───── Excerpted records
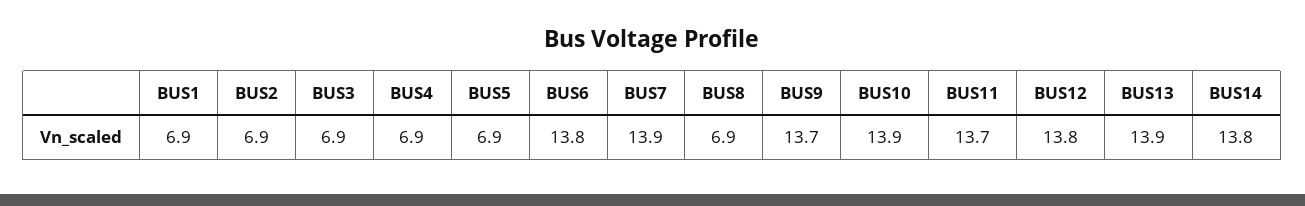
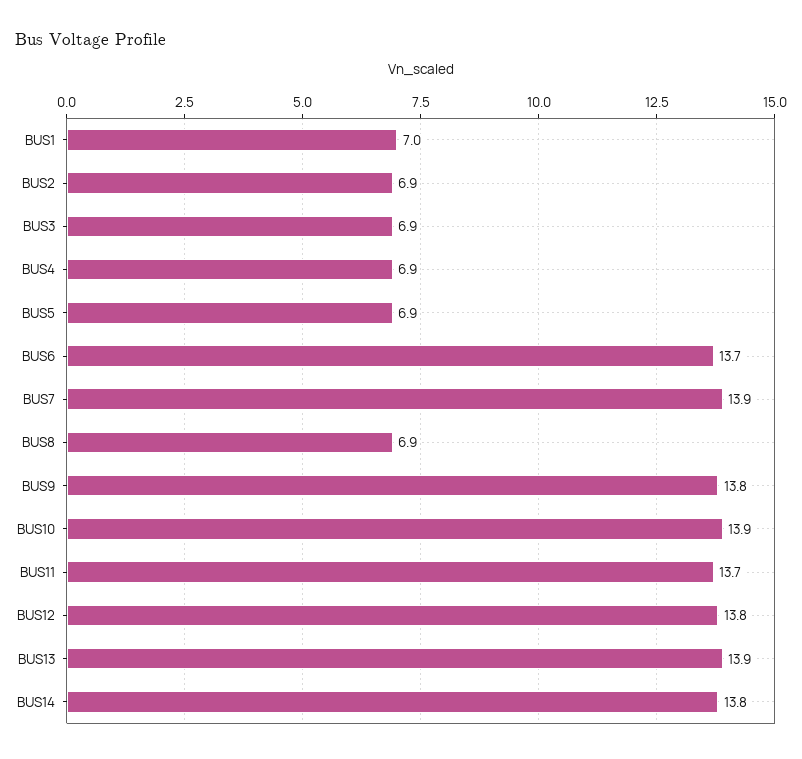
  {
-   "BUS1": 6.9,
+   "BUS1": 7,
    "BUS2": 6.9,
    "BUS3": 6.9,
    "BUS4": 6.9,
    "BUS5": 6.9,
-   "BUS6": 13.8,
+   "BUS6": 13.7,
    "BUS7": 13.9,
    "BUS8": 6.9,
-   "BUS9": 13.7,
+   "BUS9": 13.8,
    "BUS10": 13.9,
    "BUS11": 13.7,
    "BUS12": 13.8,
    "BUS13": 13.9,
    "BUS14": 13.8
  }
──────────
# [Task description]
Please output the data above exactly as given, omitting every picture.

# [Answer to this problem]
  {
-   "BUS1": 6.9,
+   "BUS1": 7,
    "BUS2": 6.9,
    "BUS3": 6.9,
    "BUS4": 6.9,
    "BUS5": 6.9,
-   "BUS6": 13.8,
+   "BUS6": 13.7,
    "BUS7": 13.9,
    "BUS8": 6.9,
-   "BUS9": 13.7,
+   "BUS9": 13.8,
    "BUS10": 13.9,
    "BUS11": 13.7,
    "BUS12": 13.8,
    "BUS13": 13.9,
    "BUS14": 13.8
  }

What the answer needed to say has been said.